PAGE:
........

Jayadev Ranade, a former foreign intelligence officer who served in Beijing for many years and now runs a China-focused think tank in Delhi, China Analysis and Strategy, said an apology would be a tall order in the present climate.
“All governments take such measures to keep a check on minorities suspected of being a fifth column during wars and national emergencies. The Americans also detained the Japanese during the Second World War,” he said, while acknowledging that the practice gave rise to humanitarian concerns. (The American government has since apologised to the Japanese community).

His view chimes with similar opinions expressed by figures in the Indian military-political establishment who were quoted in Ma’s book.
Ranade, who has visited the community in Kolkata, questioned claims that the Indian government had taken property from those interned in Deoli.
“If they have grievances about their properties being taken over, they should contact the office which deals with enemy properties,” he said, referring to the Custodian of Enemy Properties for India. (This curiously named department was created for withholding properties from those who left for Pakistan after Partition 70-odd years ago, though it continues to exist to this day).

........

STORED DATA:
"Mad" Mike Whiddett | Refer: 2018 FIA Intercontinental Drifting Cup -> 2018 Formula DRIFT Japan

........

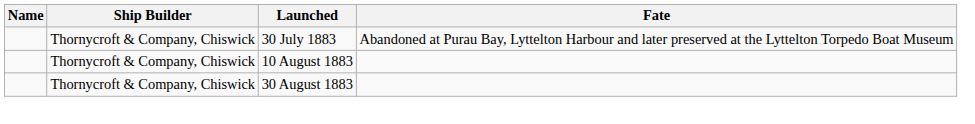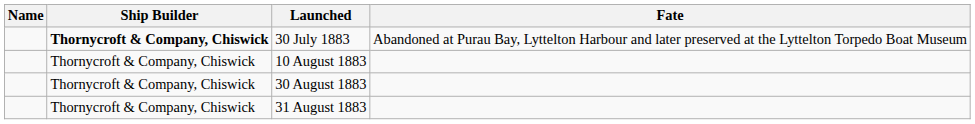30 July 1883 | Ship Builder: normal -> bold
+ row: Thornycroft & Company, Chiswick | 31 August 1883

........

WHAT TO WORK ON:
1 - Using the excerpt about the Deoli internment, decide whether each statement below agrees with it. Answer yes or no and quote the deciding words. (a) Ranade runs a China-focused think tank in Delhi. (b) Ranade has never visited the community in Kolkata. (c) The Custodian of Enemy Properties for India no longer exists.
2 - Reproduce word for word the part of the excerpt about the Deoli internment from "Ranade, who has" to "to this day).".

THE SOLUTIONS:
1 -
(a) Yes: "now runs a China-focused think tank in Delhi"
(b) No: "Ranade, who has visited the community in Kolkata"
(c) No: "though it continues to exist to this day"

2 -
Ranade, who has visited the community in Kolkata, questioned claims that the Indian government had taken property from those interned in Deoli.
“If they have grievances about their properties being taken over, they should contact the office which deals with enemy properties,” he said, referring to the Custodian of Enemy Properties for India. (This curiously named department was created for withholding properties from those who left for Pakistan after Partition 70-odd years ago, though it continues to exist to this day).